8. GUN INVENTOR KALASHNIKOV DIES
Mikhail Kalashnikov, the designer of the assault rifle that bears his name, has died at the age of 94. The AK-47, or Avtomat Kalashnikov 1947, has become the world’s most widely-used gun, selling 100 million worldwide since its creation two years after the end of WWII. He was decorated by Lenin, Stalin and feted by Putin.
9. CHURCH SELLS SILVER CHALICE FOR £1.3M
A church in Lacock, Wiltshire, has sold a silver chalice donated to it 400 years ago and made in the 15th century for £1.3m to help pay for maintenance work.

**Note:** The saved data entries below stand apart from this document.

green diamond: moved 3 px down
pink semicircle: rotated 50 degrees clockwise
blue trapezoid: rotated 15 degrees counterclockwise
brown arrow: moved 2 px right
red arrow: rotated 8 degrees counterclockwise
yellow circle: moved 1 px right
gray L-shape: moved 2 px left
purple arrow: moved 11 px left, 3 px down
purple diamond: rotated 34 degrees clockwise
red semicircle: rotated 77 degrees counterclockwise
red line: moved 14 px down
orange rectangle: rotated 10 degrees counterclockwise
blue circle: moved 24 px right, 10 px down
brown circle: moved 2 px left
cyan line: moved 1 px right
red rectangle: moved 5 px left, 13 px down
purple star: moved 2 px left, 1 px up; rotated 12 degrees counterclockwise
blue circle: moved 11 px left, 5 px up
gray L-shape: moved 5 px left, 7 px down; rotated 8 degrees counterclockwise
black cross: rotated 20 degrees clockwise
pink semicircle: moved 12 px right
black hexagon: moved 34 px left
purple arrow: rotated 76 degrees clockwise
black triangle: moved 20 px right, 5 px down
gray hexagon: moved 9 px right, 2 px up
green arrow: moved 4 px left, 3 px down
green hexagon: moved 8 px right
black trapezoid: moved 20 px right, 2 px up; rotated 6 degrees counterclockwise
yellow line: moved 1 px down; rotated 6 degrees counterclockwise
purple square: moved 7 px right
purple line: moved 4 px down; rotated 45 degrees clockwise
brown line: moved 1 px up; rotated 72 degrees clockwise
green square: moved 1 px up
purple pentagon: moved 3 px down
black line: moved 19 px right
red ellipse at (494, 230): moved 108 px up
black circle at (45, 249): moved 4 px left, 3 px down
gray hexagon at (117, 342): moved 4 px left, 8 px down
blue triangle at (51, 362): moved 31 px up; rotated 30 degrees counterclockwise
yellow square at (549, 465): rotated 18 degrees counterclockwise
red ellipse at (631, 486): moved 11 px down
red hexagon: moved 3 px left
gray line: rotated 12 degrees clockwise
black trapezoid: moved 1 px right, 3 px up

The sale had been opposed by one local resident but a church court overruled him. It has been bought by the British Museum and a museum in Devizes.
10. HOT TICKET: DONMAR REVIVES CORIOLANUS
A new production of Shakespeare's political tragedy Coriolanus, starring Tom Hiddleston, has opened at the Donmar Theatre, London. Hiddleston plays the heroic but arrogant general who returns to Rome to find the realities of political life harsher than any battlefield. Hiddleston is "magnificent", says The Independent. Until 8 February.